Monitor visualization

Monitors can be defined as monolithic entities or as a group of sub-monitors - depending on the group-by monitor parameter. This grouping construct allows very fine control of the monitor - and thus alerting - when problems occur. Group-by can be all (single monolithic monitor), a single metric label or ‘none’ (each unique collection of labels forms a group). Clicking a group health bar selects that group for monitor visualization. The title on each group is the set of metric labels unique to that group.

A visualization of the selected monitor, or sub-group of a monitor, displays at the bottom of the Monitors page. Not only is the variation of the metric presented in graph form here but also the derived time series that are fundamental to the monitor definition. These include: threshold levels (if any) or an intermediate time series such as

  • the moving average
  • standard deviations about that moving average (for a simple moving average monitor) or
  • the slope of the metric (for a growth rate monitor).

This page supports two modes of operation: inspection (default) as well as editing.
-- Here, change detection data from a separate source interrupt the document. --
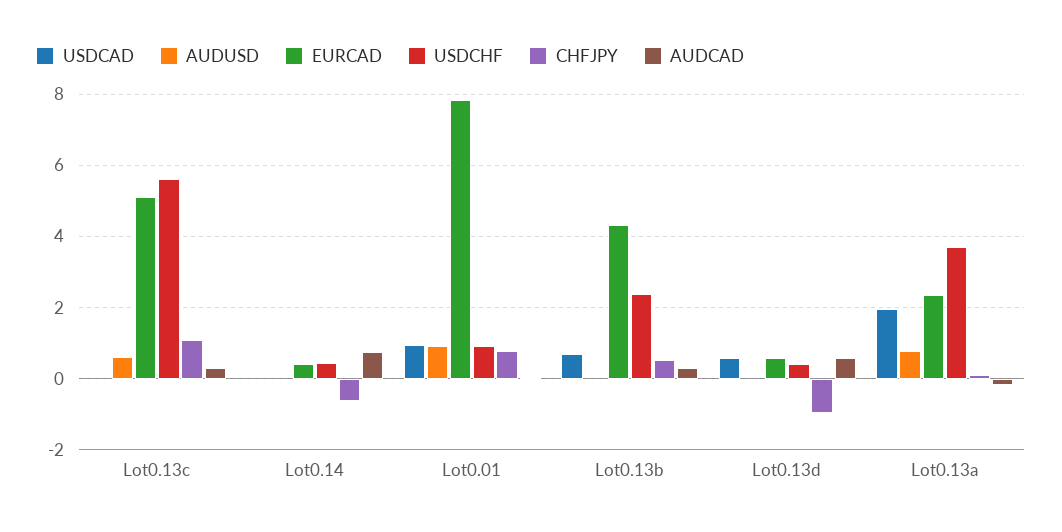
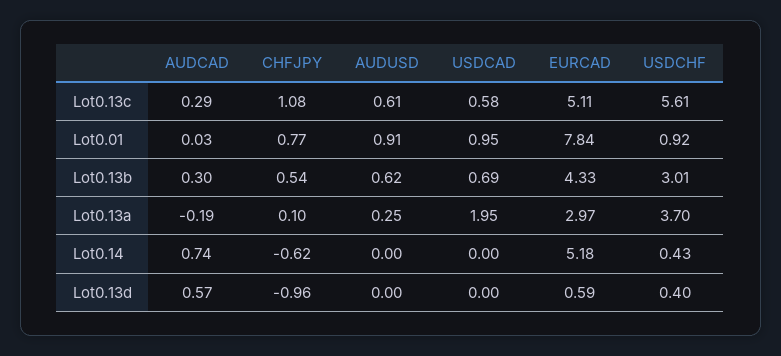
  {
    "USDCAD": {
-     "Lot0.13c": 0,
+     "Lot0.13c": 0.58,
      "Lot0.14": 0,
      "Lot0.01": 0.95,
      "Lot0.13b": 0.69,
-     "Lot0.13d": 0.6,
+     "Lot0.13d": 0,
      "Lot0.13a": 1.95
    },
    "AUDUSD": {
      "Lot0.13c": 0.61,
      "Lot0.14": 0,
      "Lot0.01": 0.91,
-     "Lot0.13b": 0,
+     "Lot0.13b": 0.62,
      "Lot0.13d": 0,
-     "Lot0.13a": 0.8
+     "Lot0.13a": 0.25
    },
    "EURCAD": {
      "Lot0.13c": 5.11,
-     "Lot0.14": 0.4,
+     "Lot0.14": 5.18,
      "Lot0.01": 7.84,
      "Lot0.13b": 4.33,
      "Lot0.13d": 0.59,
-     "Lot0.13a": 2.4
+     "Lot0.13a": 2.97
    },
    "USDCHF": {
      "Lot0.13c": 5.61,
      "Lot0.14": 0.43,
      "Lot0.01": 0.92,
-     "Lot0.13b": 2.4,
+     "Lot0.13b": 3.01,
      "Lot0.13d": 0.4,
      "Lot0.13a": 3.7
    },
    "CHFJPY": {
      "Lot0.13c": 1.08,
      "Lot0.14": -0.62,
      "Lot0.01": 0.77,
      "Lot0.13b": 0.54,
      "Lot0.13d": -0.96,
      "Lot0.13a": 0.1
    },
    "AUDCAD": {
      "Lot0.13c": 0.29,
      "Lot0.14": 0.74,
      "Lot0.01": 0.03,
      "Lot0.13b": 0.3,
      "Lot0.13d": 0.57,
      "Lot0.13a": -0.19
    }
  }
Click EDIT in the upper right to switch between the two.

In inspection mode you can freeze time to investigate a particular period of interest or enable ‘live’ mode to continuously update the monitor visualization with up-to-date metrics (the mode for all other Lightbend Console pages).

Investigating an anomaly and/or editing a monitor definition generally requires a stationary time period. For this reason only ‘non-live’ mode is supported during monitor editing.
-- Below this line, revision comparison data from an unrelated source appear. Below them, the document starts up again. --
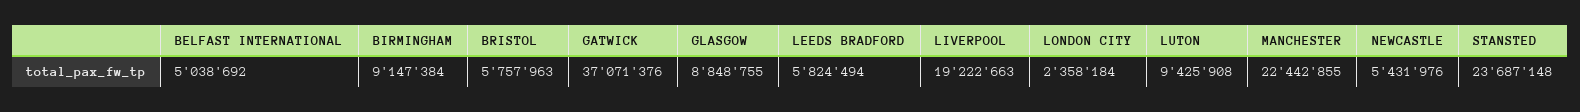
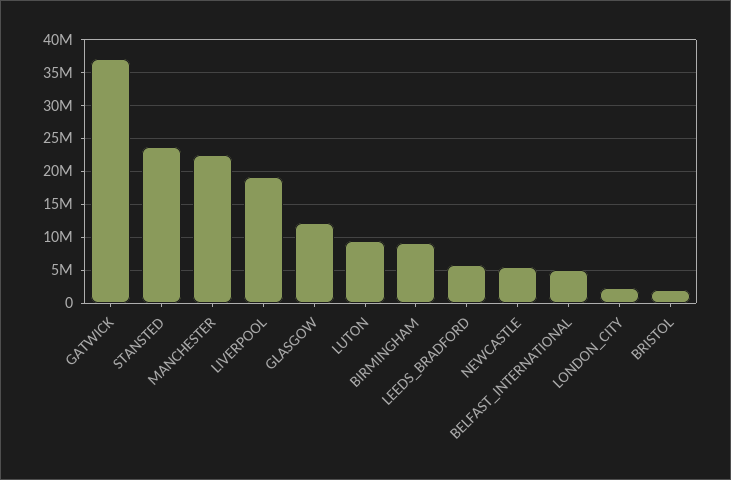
  {
    "BELFAST INTERNATIONAL": 5038692,
    "BIRMINGHAM": 9147384,
-   "BRISTOL": 5757963,
+   "BRISTOL": 2000000,
    "GATWICK": 37071376,
-   "GLASGOW": 8848755,
+   "GLASGOW": 12000000,
    "LEEDS BRADFORD": 5824494,
    "LIVERPOOL": 19222663,
    "LONDON CITY": 2358184,
    "LUTON": 9425908,
    "MANCHESTER": 22442855,
    "NEWCASTLE": 5431976,
    "STANSTED": 23687148
  }

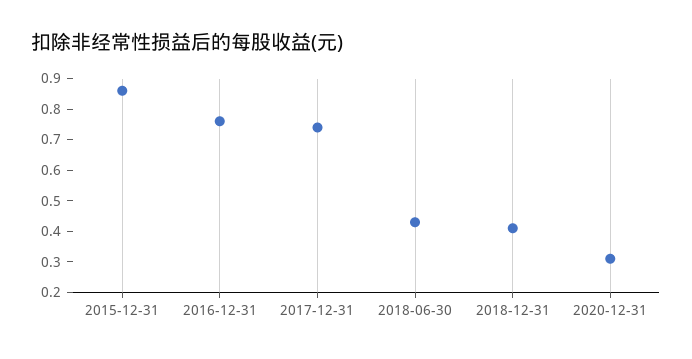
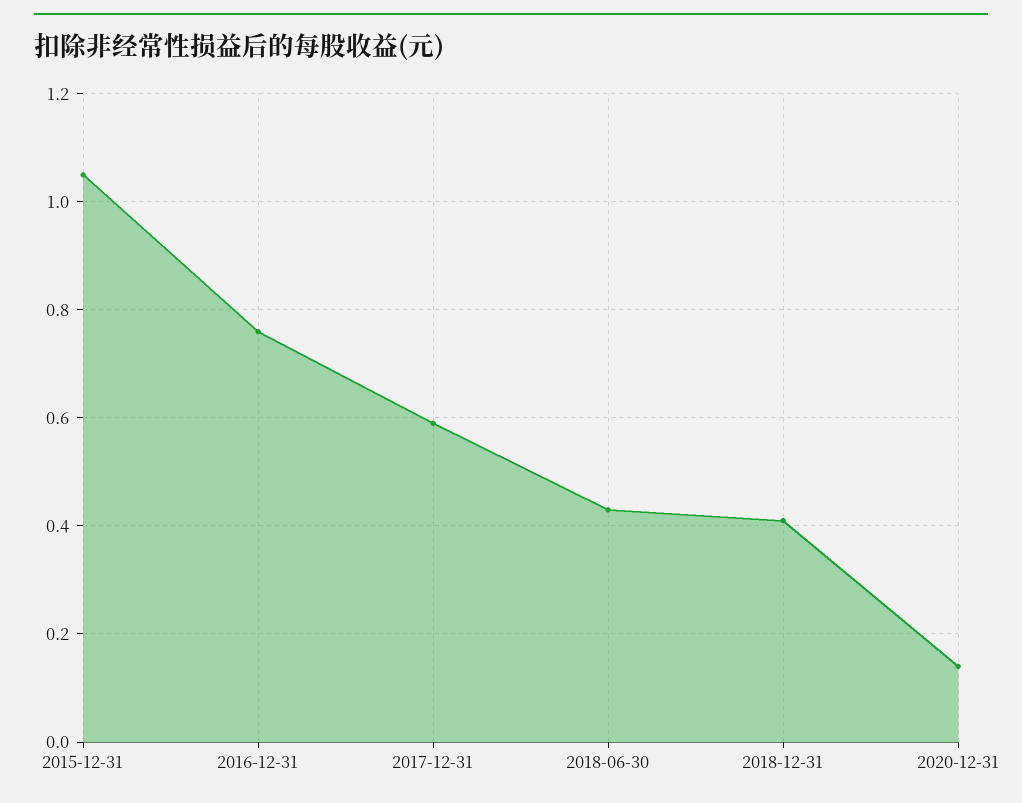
  {
-   "2015-12-31": 0.85,
+   "2015-12-31": 1.05,
    "2016-12-31": 0.75,
-   "2017-12-31": 0.75,
+   "2017-12-31": 0.6,
    "2018-06-30": 0.45,
    "2018-12-31": 0.4,
-   "2020-12-31": 0.3
+   "2020-12-31": 0.15
  }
There are two relevant time periods for the monitor page: the context period and focus period. The context period is set by the VIEW control in the upper right (and is shared by all pages). This is the larger period in which the focus period lives. The focus period is a one hour subset within the context period.

Change the focus period by:

  • clicking the left/right arrows above the blue ‘lens’ - to increment by one hour, or
  • dragging the lens to precisely position it in time

Hover over the LEGEND text in the graph upper left to display a transient legend for the graph. In addition to the identification of graph elements, the length scale of some elements in the legend is identical to that used in the graph itself. In this example the ‘AVERAGE WINDOW’ length scale is an accurate representation of the time window (period) used to calculate the monitor.

SMA Legend Graph Legend Growth Rate Legend

Monitor Health

The Monitor Health bar rolls up the health of the monitor and any sub-group according to the monitor’s current parameters.

Editing a Monitor

Any changes you make to the monitor definition trigger re-evaluation based on the new criteria. The results display in the group health section, the selected group visualization and the monitor health panels. These panels show how the monitor would have performed over the focus period had this definition been in effect over the entire period. This ‘what-if’ evaluation entails substantial computations but occurs quite fast for ‘group-by: all’ monitors, however it can be slower for monitors with numerous groupings. The group health bars are shown in a crawling gray pattern until their computation is complete.

Once you’re satisfied with the new monitor definition, click ‘SAVE CHANGES’ (upper right) and you’ll be taken back to the workload page. Of course you can always back out the changes by canceling them or simply navigating to another page in the application.

Monitor Change Log panel

The Monitor Change Log in the left panel gives you a quick view of the monitor’s history. Clicking on the blue ‘revert’ arrow will return the monitor’s definition to that prior state.